What is expected :: Answer with a number only: how many lines of the data contain "findpost"?

Records for this task section start

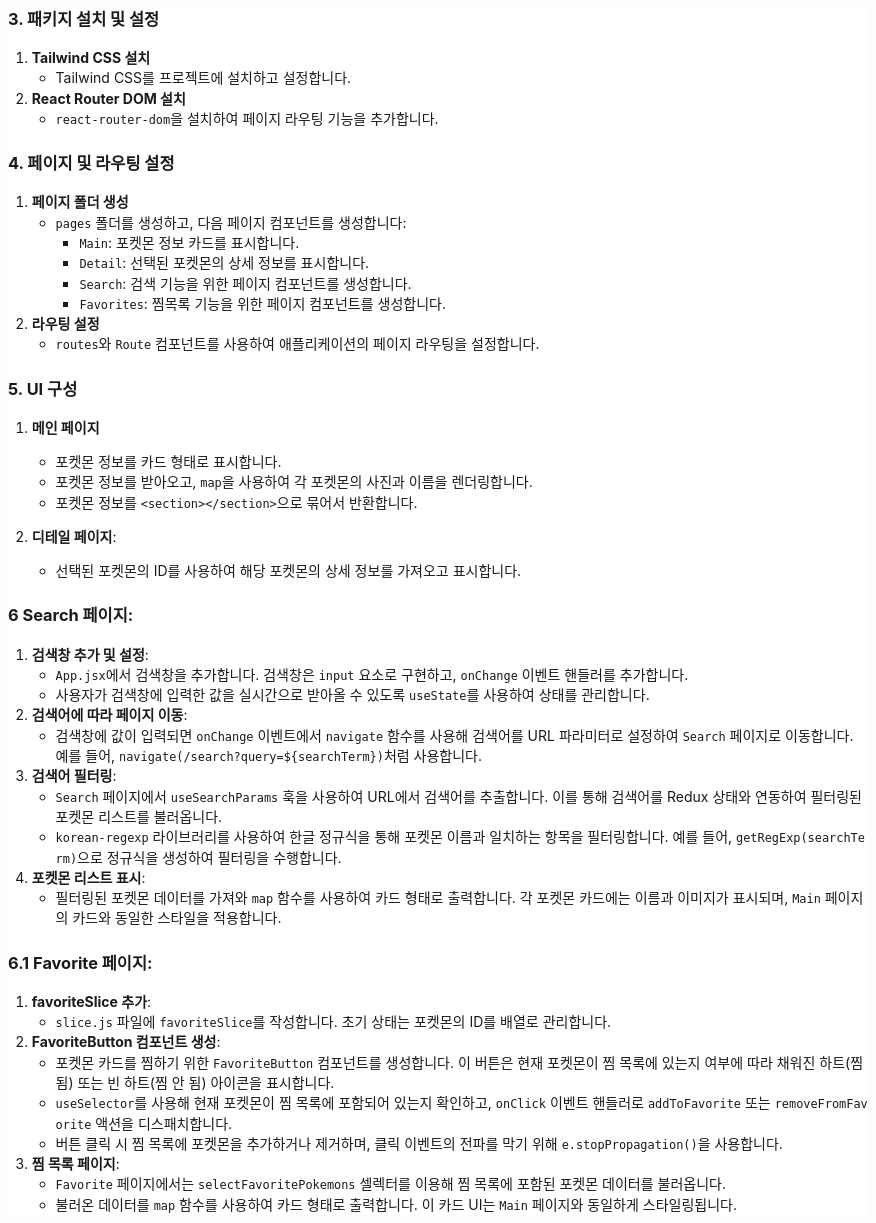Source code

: ### 3. **패키지 설치 및 설정**

1. **Tailwind CSS 설치**
    - Tailwind CSS를 프로젝트에 설치하고 설정합니다.
2. **React Router DOM 설치**
    - `react-router-dom`을 설치하여 페이지 라우팅 기능을 추가합니다.
  
### 4. **페이지 및 라우팅 설정**

1. **페이지 폴더 생성**
    - `pages` 폴더를 생성하고, 다음 페이지 컴포넌트를 생성합니다:
        - `Main`: 포켓몬 정보 카드를 표시합니다.
        - `Detail`: 선택된 포켓몬의 상세 정보를 표시합니다.
        - `Search`: 검색 기능을 위한 페이지 컴포넌트를 생성합니다.
        - `Favorites`: 찜목록 기능을 위한 페이지 컴포넌트를 생성합니다.
2. **라우팅 설정**
    - `routes`와 `Route` 컴포넌트를 사용하여 애플리케이션의 페이지 라우팅을 설정합니다.

### 5. **UI 구성**

1. **메인 페이지**
    - 포켓몬 정보를 카드 형태로 표시합니다.
    - 포켓몬 정보를 받아오고, `map`을 사용하여 각 포켓몬의 사진과 이름을 렌더링합니다.
    - 포켓몬 정보를 `<section></section>`으로 묶어서 반환합니다.

2. **디테일 페이지**:
    - 선택된 포켓몬의 ID를 사용하여 해당 포켓몬의 상세 정보를 가져오고 표시합니다.
  
### 6 **Search 페이지**:

1. **검색창 추가 및 설정**:
    - `App.jsx`에서 검색창을 추가합니다. 검색창은 `input` 요소로 구현하고, `onChange` 이벤트 핸들러를 추가합니다.
    - 사용자가 검색창에 입력한 값을 실시간으로 받아올 수 있도록 `useState`를 사용하여 상태를 관리합니다.
2. **검색어에 따라 페이지 이동**:
    - 검색창에 값이 입력되면 `onChange` 이벤트에서 `navigate` 함수를 사용해 검색어를 URL 파라미터로 설정하여 `Search` 페이지로 이동합니다. 예를 들어, `navigate(/search?query=${searchTerm})`처럼 사용합니다.
3. **검색어 필터링**:
    - `Search` 페이지에서 `useSearchParams` 훅을 사용하여 URL에서 검색어를 추출합니다. 이를 통해 검색어를 Redux 상태와 연동하여 필터링된 포켓몬 리스트를 불러옵니다.
    - `korean-regexp` 라이브러리를 사용하여 한글 정규식을 통해 포켓몬 이름과 일치하는 항목을 필터링합니다. 예를 들어, `getRegExp(searchTerm)`으로 정규식을 생성하여 필터링을 수행합니다.
4. **포켓몬 리스트 표시**:
    - 필터링된 포켓몬 데이터를 가져와 `map` 함수를 사용하여 카드 형태로 출력합니다. 각 포켓몬 카드에는 이름과 이미지가 표시되며, `Main` 페이지의 카드와 동일한 스타일을 적용합니다.

### 6.1 **Favorite 페이지**:

1. **favoriteSlice 추가**:
    - `slice.js` 파일에 `favoriteSlice`를 작성합니다. 초기 상태는 포켓몬의 ID를 배열로 관리합니다.
2. **FavoriteButton 컴포넌트 생성**:
    - 포켓몬 카드를 찜하기 위한 `FavoriteButton` 컴포넌트를 생성합니다. 이 버튼은 현재 포켓몬이 찜 목록에 있는지 여부에 따라 채워진 하트(찜 됨) 또는 빈 하트(찜 안 됨) 아이콘을 표시합니다.
    - `useSelector`를 사용해 현재 포켓몬이 찜 목록에 포함되어 있는지 확인하고, `onClick` 이벤트 핸들러로 `addToFavorite` 또는 `removeFromFavorite` 액션을 디스패치합니다.
    - 버튼 클릭 시 찜 목록에 포켓몬을 추가하거나 제거하며, 클릭 이벤트의 전파를 막기 위해 `e.stopPropagation()`을 사용합니다.
3. **찜 목록 페이지**:
    - `Favorite` 페이지에서는 `selectFavoritePokemons` 셀렉터를 이용해 찜 목록에 포함된 포켓몬 데이터를 불러옵니다.
    - 불러온 데이터를 `map` 함수를 사용하여 카드 형태로 출력합니다. 이 카드 UI는 `Main` 페이지와 동일하게 스타일링됩니다.
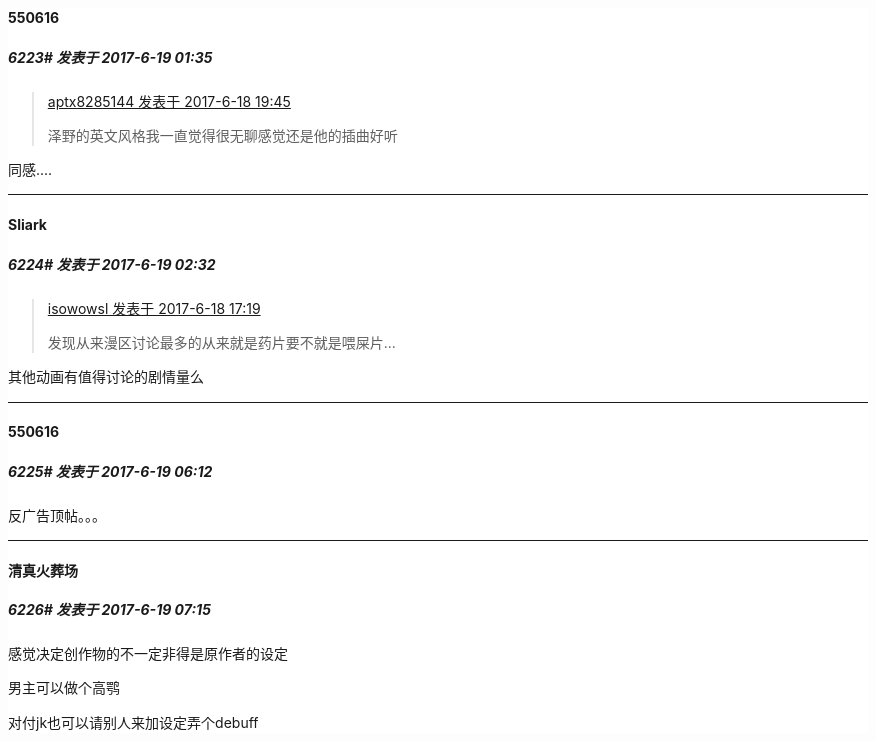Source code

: ####  550616  
##### 6223#       发表于 2017-6-19 01:35



<blockquote><a href="httphttps://bbs.saraba1st.com/2b/forum.php?mod=redirect&amp;goto=findpost&amp;pid=36309048&amp;ptid=1356195" target="_blank">aptx8285144 发表于 2017-6-18 19:45</a>

泽野的英文风格我一直觉得很无聊感觉还是他的插曲好听</blockquote>
同感....







-----

####  Sliark  
##### 6224#       发表于 2017-6-19 02:32



<blockquote><a href="httphttps://bbs.saraba1st.com/2b/forum.php?mod=redirect&amp;goto=findpost&amp;pid=36307794&amp;ptid=1356195" target="_blank">isowowsl 发表于 2017-6-18 17:19</a>

发现从来漫区讨论最多的从来就是药片要不就是喂屎片...</blockquote>
其他动画有值得讨论的剧情量么







-----

####  550616  
##### 6225#       发表于 2017-6-19 06:12




反广告顶帖。。。







-----

####  清真火葬场  
##### 6226#       发表于 2017-6-19 07:15




感觉决定创作物的不一定非得是原作者的设定

男主可以做个高鹗

对付jk也可以请别人来加设定弄个debuff

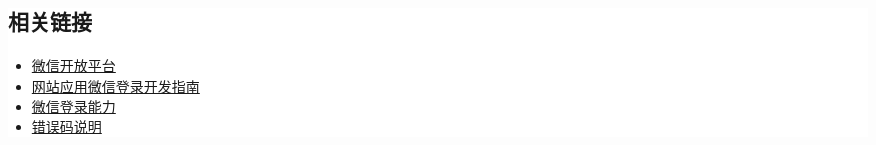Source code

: ## 相关链接

- [微信开放平台](https://open.weixin.qq.com/)
- [网站应用微信登录开发指南](https://developers.weixin.qq.com/doc/oplatform/Website_App/WeChat_Login/Wechat_Login.html)
- [微信登录能力](https://developers.weixin.qq.com/doc/oplatform/Website_App/WeChat_Login/WeChat_Login.html)
- [错误码说明](https://developers.weixin.qq.com/doc/oplatform/Return_codes/Return_code_descriptions_new.html)
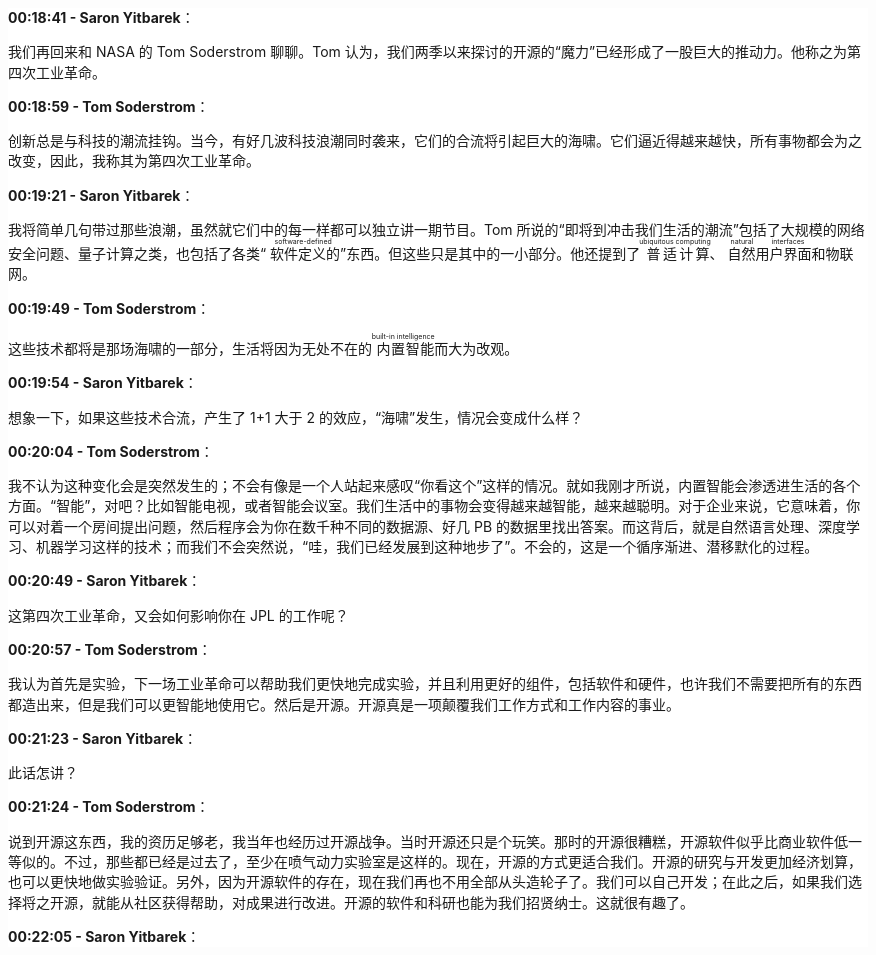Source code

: 
**00:18:41 - Saron Yitbarek**：


我们再回来和 NASA 的 Tom Soderstrom 聊聊。Tom 认为，我们两季以来探讨的开源的“魔力”已经形成了一股巨大的推动力。他称之为第四次工业革命。


**00:18:59 - Tom Soderstrom**：


创新总是与科技的潮流挂钩。当今，有好几波科技浪潮同时袭来，它们的合流将引起巨大的海啸。它们逼近得越来越快，所有事物都会为之改变，因此，我称其为第四次工业革命。


**00:19:21 - Saron Yitbarek**：


我将简单几句带过那些浪潮，虽然就它们中的每一样都可以独立讲一期节目。Tom 所说的“即将到冲击我们生活的潮流”包括了大规模的网络安全问题、量子计算之类，也包括了各类“<ruby> 软件定义的 <rt>  software-defined </rt></ruby>”东西。但这些只是其中的一小部分。他还提到了<ruby> 普适计算 <rt>  ubiquitous computing </rt></ruby>、<ruby> 自然用户界面 <rt>  natural interfaces </rt></ruby>和物联网。


**00:19:49 - Tom Soderstrom**：


这些技术都将是那场海啸的一部分，生活将因为无处不在的<ruby> 内置智能 <rt>  built-in intelligence </rt></ruby>而大为改观。


**00:19:54 - Saron Yitbarek**：


想象一下，如果这些技术合流，产生了 1+1 大于 2 的效应，“海啸”发生，情况会变成什么样？


**00:20:04 - Tom Soderstrom**：


我不认为这种变化会是突然发生的；不会有像是一个人站起来感叹“你看这个”这样的情况。就如我刚才所说，内置智能会渗透进生活的各个方面。“智能”，对吧？比如智能电视，或者智能会议室。我们生活中的事物会变得越来越智能，越来越聪明。对于企业来说，它意味着，你可以对着一个房间提出问题，然后程序会为你在数千种不同的数据源、好几 PB 的数据里找出答案。而这背后，就是自然语言处理、深度学习、机器学习这样的技术；而我们不会突然说，“哇，我们已经发展到这种地步了”。不会的，这是一个循序渐进、潜移默化的过程。


**00:20:49 - Saron Yitbarek**：


这第四次工业革命，又会如何影响你在 JPL 的工作呢？


**00:20:57 - Tom Soderstrom**：


我认为首先是实验，下一场工业革命可以帮助我们更快地完成实验，并且利用更好的组件，包括软件和硬件，也许我们不需要把所有的东西都造出来，但是我们可以更智能地使用它。然后是开源。开源真是一项颠覆我们工作方式和工作内容的事业。


**00:21:23 - Saron Yitbarek**：


此话怎讲？


**00:21:24 - Tom Soderstrom**：


说到开源这东西，我的资历足够老，我当年也经历过开源战争。当时开源还只是个玩笑。那时的开源很糟糕，开源软件似乎比商业软件低一等似的。不过，那些都已经是过去了，至少在喷气动力实验室是这样的。现在，开源的方式更适合我们。开源的研究与开发更加经济划算，也可以更快地做实验验证。另外，因为开源软件的存在，现在我们再也不用全部从头造轮子了。我们可以自己开发；在此之后，如果我们选择将之开源，就能从社区获得帮助，对成果进行改进。开源的软件和科研也能为我们招贤纳士。这就很有趣了。


**00:22:05 - Saron Yitbarek**：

Records for this task section end

Output for this exercise :: 2